Но увлечение немецкой философией, как все на свете, имеет свою оборотную сторону. Герой другого тургеневского рассказа с горечью вопрошал: «Что общего <…> между этой энциклопедией (Гегелевской) и русской жизнью? И как прикажете применить к нашему быту <…> вообще немецкую философию <…>?» («Гамлет Щигровского уезда»). Действительно, между идеальным миром философских построений и раздираемой проблемами страной общего было мало. Однако такие идеалисты, как Рудин, не хотели замечать этого. Речь Лежнева раскрывает роковую ущербность рудинского мировоззрения: «Несчастье Рудина состоит в том, что он России не знает, и это точно большое несчастье». За его страстными словами мы чувствуем голос самого Тургенева: «Россия без каждого из нас обойтись может, но никто из нас без нее не может обойтись».

Кроме того, Тургенев показывает как закономерность: y людей погруженных в умственные интересы, привыкших «каждое движение жизни, свое и чужой, нашпиливать словом, как бабочку булавкой», непосредственные сердечные движения отмирают. Отсюда ироническое замечание о том, что у Рудина, подобно китайскому болванчику, «перевешивала голова». Погружение в сферу философских идей помогает многое понять в поведении Рудина. Лежнев неспроста называет Рудина «политической натурой». Это прирожденный вождь, оратор - «он всячески старался покорить себе людей». Для этого у Дмитрия Николаевича были основания: «…Читал он (Рудин ) философские книги, и <…> тотчас же <…> хватался за самый корень дела и уже потом проводил от него во все стороны светлые, правильные нити мысли, открывал духовные перспективы». Говоря о себе, Михайло Михайлович не мог не признать, что рудинское «влияние было благотворно во многом. Он <…> обтесал меня». Превратил из обыкновенного барича в достойного высоконравственного человека.
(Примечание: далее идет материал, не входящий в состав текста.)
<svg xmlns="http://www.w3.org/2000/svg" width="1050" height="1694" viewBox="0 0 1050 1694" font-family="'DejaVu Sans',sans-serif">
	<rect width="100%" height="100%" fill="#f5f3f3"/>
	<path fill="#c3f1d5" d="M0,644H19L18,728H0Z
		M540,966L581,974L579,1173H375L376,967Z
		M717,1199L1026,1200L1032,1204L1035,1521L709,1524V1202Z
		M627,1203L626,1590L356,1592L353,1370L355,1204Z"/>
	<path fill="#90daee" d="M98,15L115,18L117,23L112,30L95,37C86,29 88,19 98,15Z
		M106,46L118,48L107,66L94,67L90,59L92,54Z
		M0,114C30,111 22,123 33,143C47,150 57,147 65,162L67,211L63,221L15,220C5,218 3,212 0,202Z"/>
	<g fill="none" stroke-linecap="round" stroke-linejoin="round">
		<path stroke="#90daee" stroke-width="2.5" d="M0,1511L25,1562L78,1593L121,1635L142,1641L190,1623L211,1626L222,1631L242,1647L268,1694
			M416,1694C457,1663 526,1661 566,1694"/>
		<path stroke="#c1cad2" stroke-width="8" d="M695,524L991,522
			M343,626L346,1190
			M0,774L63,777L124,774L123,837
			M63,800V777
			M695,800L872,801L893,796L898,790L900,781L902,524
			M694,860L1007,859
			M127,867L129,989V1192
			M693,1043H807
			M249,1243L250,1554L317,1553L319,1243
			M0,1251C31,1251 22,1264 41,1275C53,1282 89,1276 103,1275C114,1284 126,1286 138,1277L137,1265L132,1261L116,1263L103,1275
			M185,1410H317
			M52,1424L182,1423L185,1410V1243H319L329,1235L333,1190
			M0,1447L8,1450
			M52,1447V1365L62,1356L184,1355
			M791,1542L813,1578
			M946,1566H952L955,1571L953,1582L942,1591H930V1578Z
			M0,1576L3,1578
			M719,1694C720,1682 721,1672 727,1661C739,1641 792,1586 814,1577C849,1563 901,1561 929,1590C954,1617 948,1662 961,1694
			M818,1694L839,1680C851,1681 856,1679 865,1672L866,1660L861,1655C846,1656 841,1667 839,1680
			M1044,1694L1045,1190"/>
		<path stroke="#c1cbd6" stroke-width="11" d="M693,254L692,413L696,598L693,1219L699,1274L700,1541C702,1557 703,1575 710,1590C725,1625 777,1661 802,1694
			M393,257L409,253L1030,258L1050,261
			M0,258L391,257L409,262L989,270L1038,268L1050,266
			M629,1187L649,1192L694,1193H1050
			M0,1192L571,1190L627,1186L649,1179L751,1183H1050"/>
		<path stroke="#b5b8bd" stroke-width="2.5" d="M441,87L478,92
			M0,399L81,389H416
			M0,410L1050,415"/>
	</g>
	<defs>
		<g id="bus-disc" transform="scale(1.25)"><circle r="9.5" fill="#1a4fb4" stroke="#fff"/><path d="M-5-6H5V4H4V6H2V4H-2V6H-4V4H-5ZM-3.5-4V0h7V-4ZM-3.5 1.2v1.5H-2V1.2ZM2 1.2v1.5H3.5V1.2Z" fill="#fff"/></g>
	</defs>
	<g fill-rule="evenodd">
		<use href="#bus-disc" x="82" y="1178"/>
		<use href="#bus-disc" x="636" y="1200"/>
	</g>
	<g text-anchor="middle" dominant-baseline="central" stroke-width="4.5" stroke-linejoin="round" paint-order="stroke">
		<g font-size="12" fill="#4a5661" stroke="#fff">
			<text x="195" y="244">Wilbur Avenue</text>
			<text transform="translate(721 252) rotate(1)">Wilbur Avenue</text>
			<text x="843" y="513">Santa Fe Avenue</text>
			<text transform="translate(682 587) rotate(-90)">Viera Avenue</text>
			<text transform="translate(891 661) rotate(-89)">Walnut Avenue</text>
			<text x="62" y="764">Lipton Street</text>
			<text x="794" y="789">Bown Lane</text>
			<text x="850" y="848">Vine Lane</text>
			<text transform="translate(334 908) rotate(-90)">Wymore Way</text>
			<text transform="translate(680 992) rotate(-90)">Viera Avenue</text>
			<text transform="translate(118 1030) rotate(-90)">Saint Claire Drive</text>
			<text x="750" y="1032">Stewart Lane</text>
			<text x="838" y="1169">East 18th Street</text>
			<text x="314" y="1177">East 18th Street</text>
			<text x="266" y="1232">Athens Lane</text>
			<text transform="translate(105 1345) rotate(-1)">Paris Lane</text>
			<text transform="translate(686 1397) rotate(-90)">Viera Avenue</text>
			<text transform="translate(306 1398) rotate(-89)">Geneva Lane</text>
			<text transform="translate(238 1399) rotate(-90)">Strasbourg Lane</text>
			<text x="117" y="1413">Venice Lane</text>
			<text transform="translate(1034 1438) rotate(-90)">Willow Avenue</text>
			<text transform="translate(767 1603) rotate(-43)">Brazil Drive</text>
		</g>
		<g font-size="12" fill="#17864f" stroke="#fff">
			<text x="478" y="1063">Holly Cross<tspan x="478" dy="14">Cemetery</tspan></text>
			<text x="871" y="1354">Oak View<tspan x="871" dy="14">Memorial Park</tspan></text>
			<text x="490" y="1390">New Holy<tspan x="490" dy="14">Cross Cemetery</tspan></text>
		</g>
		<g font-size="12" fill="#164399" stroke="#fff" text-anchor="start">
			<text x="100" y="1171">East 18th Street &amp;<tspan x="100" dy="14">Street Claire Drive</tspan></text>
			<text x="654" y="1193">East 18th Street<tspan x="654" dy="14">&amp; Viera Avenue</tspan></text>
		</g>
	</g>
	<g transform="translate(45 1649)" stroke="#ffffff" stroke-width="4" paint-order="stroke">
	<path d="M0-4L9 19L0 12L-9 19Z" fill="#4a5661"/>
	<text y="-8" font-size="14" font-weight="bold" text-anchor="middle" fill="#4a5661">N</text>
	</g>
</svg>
В то же время Лежнев произносит многозначительно: «Его иго носили». Личный деспотизм Рудина раскрывается в истории влюбленности Лежнева в юную девушку. Рудин, почтенный доверием товарища, принялся руководить этими отношениями, диктовал, «как мы должны вести себя, деспотически заставлял отдавать отчет в наших чувствах и мыслях, хвалил нас, порицал…». При этом Рудин упивался собственным красноречием, не замечая, что оно порой переходит в демагогию: «Белое казалось черным, черное - белым, ложь - истиной, фантазия - долгом…» Такие подробности могут показаться преувеличенными. Писатель, однако, имел в виду конкретного человека, Михаила Александровича Бакунина, ставшего впоследствии видным деятелем международного анархического движения. Друг молодости Тургенева, энергичный деятель, Бакунин смело вмешивался в личные отношения своих друзей, своих сестер. Одну из них он побуждал развестись с мужем «во имя абсолюта», других сватал, наставлял и т.д. Во многом благодаря «помощи» Бакунина бесславно закончился «философский» роман Тургенева и Татьяны Бакуниной. Вспоминая Бакунина, Иван Сергеевич поначалу задумал назвать свой роман «Гениальная натура». Но после писатель заметил, что такое заглавие может звучать издевательски. Ведь характер Рудина далеко не во всем совпадал со своим историческим прототипом.

Кроме того, одного важного качества не хватало Дмитрию Николаичу, чтобы стать настоящим политическим лидером. В окончательном тексте на заявление восторженного Басистова - «Рудин - гениальная натура!» - Лежнев категорически возражает: «Гениальность в нем, пожалуй, есть, <…> а натура… В том-то вся его беда, что натуры-то, собственно, в нем нет…» Эта внутренняя слабость, «бесхребетность» сыграла роковую роль и в личной и в общественной его судьбе.

Однако, по мнению Лежнева, в итоге Рудин доказал свое право считаться «рыцарем печального образа»: «А почему ты знаешь, может быть, тебе и следует так вечно странствовать, может быть, ты исполняешь этим высшее, для тебя самого неизвестное назначение...», «Не червь в тебе живет, не дух праздного беспокойства: огонь любви к истине в тебе горит…»

Последняя встреча наглядно демонстрирует различие жизненных «назначений» двух друзей. Лежнев, отлучившись из дому ненадолго, тут же «сел писать письмо жене». Измученному борьбой товарищу он предлагает в качестве незаменимой опоры домашние стены: «Это мой дом. Слышишь, старина?» Напротив, для Рудина возвращение под уютный кров равно умственному самоубийству: «Угол есть, где умереть…» Отсутствие великой цели автоматически означает ненужность существования: «Не до строгости теперь, когда уже все кончено, и масла в лампаде нет, и сама лампада разбита, и вот-вот сейчас докурится фитиль. Смерть, брат, должна примирить наконец…» Каждый из друзей догадывается, что встреча их была последней. Вечный скиталец, Рудин провидит свой конец: «Еду! Прощай… А кончу я скверно».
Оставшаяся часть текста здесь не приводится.